A Venezuelan migrant sits inside a cell at CECOT prison in Tecoluca, El Salvador, June 3, 2026.
The global human rights system is in peril. Under relentless pressure from US President Donald Trump, and persistently undermined by China and Russia, the rules-based international order is being crushed, threatening to take with it the architecture human rights defenders have come to rely on to advance norms and protect freedoms. To defy this trend, governments that still value human rights, alongside social movements, civil society, and international institutions, need to form a strategic alliance to push back.
To be fair, the downward spiral predated Trump’s reelection. The democratic wave that began over 50 years ago has given way to what scholars term a “democratic recession.” Democracy is now back to 1985 levels according to some metrics, with 72 percent of the world’s population now living under autocracy. Russia and China are less free today than 20 years ago. And so is the United States.
Of course, democracy is not a panacea for human rights violations; the US and other longtime democracies have their own histories of colonial crimes, racism, abusive justice systems, and wartime atrocities. More recently, authoritarian leaders have exploited public mistrust and anger to win elections and then dismantled the very institutions that brought them to power. Democratic institutions are crucial to represent the will of the people and keep power in check. It’s no surprise that whenever democracy is undermined, rights are too, as evident in recent years in India, Türkiye, the Philippines, El Salvador, and Hungary.

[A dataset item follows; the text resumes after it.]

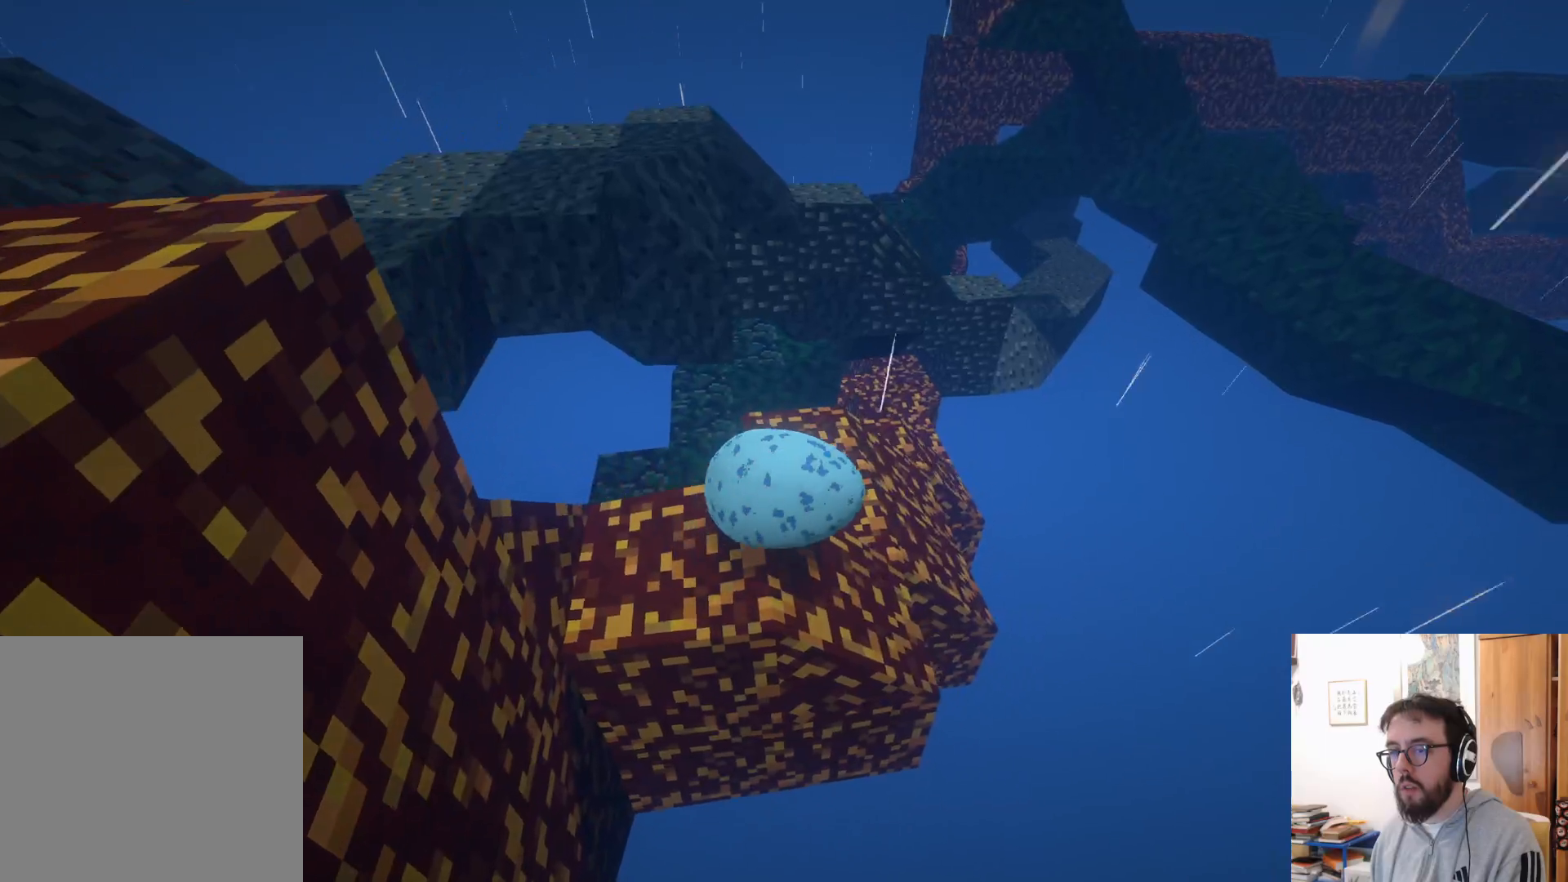
{"buttons": [], "left_stick": "center", "right_stick": "center", "events": [[166, "right_stick", "down-left"], [366, "left_stick", "center"], [450, "right_stick", "center"]]}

FIRST: The Momentum Movement’s parliamentary representative David Bedo and independent member of parliament Akos Hadhazy protest against a law that bans Pride marches in Hungary and imposes fines on organizers and attendees of such events, Budapest, June 3, 2026. © 2025 Marton Monus/Reuters; SECOND: University students confront riot police in Istanbul’s Beşiktaş district following the arrest of Istanbul Mayor Ekrem İmamoğlu, June 3, 2026. © 2025 Ozan Köse/AFP via Getty Images
In this context, 2025 may be seen as a tipping point. In just 12 months, the Trump administration has carried out a broad assault on key pillars of US democracy and the global rules-based order, which the US, despite inconsistencies, was, with other states, instrumental in helping to establish.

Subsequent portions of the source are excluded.